To-do item:
In the entries below, find each line with the string "different" and copy it.

Saved entries
^^^^^^^^^^^^^^^^

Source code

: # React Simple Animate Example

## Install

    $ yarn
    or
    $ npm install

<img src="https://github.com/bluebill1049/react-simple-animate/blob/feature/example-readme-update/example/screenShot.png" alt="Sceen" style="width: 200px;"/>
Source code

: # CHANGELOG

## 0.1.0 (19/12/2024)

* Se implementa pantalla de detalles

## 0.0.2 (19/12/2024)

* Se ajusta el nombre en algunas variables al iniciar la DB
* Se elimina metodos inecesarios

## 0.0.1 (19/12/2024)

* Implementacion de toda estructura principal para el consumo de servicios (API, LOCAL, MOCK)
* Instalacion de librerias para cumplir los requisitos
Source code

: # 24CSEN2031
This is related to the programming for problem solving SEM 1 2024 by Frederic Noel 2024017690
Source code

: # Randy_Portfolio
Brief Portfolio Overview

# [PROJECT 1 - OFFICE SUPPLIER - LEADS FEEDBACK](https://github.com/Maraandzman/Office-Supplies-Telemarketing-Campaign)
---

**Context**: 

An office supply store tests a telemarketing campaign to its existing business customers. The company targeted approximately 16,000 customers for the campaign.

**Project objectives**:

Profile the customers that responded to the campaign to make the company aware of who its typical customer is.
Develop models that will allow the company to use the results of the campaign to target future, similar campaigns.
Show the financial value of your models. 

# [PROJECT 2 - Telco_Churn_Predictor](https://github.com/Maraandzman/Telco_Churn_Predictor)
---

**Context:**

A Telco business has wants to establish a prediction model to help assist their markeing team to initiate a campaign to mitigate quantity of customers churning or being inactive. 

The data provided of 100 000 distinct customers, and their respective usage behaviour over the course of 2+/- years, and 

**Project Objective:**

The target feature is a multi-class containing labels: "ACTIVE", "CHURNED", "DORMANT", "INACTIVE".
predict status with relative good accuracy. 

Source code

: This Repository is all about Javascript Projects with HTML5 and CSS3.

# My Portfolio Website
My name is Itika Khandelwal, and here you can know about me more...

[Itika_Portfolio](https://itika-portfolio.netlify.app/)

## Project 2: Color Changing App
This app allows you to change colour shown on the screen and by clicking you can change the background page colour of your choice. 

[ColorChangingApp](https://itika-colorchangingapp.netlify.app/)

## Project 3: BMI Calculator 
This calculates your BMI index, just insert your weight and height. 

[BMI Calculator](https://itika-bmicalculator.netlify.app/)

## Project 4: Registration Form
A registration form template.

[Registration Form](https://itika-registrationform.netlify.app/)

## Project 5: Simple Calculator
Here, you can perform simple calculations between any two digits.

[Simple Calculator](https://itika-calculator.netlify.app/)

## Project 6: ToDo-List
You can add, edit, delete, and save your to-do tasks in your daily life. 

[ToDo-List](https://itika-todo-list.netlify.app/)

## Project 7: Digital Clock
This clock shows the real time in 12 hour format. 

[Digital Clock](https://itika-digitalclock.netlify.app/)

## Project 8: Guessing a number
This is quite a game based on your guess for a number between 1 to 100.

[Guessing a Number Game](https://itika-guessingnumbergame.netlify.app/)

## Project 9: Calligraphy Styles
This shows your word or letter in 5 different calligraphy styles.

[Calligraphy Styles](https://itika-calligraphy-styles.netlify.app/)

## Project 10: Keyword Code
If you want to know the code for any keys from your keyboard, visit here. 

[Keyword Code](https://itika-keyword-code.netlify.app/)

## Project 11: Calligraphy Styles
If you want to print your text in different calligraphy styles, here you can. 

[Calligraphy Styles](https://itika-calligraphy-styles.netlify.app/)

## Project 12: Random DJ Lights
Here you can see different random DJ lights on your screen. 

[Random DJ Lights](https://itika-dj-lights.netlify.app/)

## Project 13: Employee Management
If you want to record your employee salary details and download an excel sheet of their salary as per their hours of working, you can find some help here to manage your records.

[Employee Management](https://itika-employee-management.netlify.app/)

^^^^^^^^^^^^^^^^

Answer space:
This shows your word or letter in 5 different calligraphy styles.
If you want to print your text in different calligraphy styles, here you can. 
Here you can see different random DJ lights on your screen. 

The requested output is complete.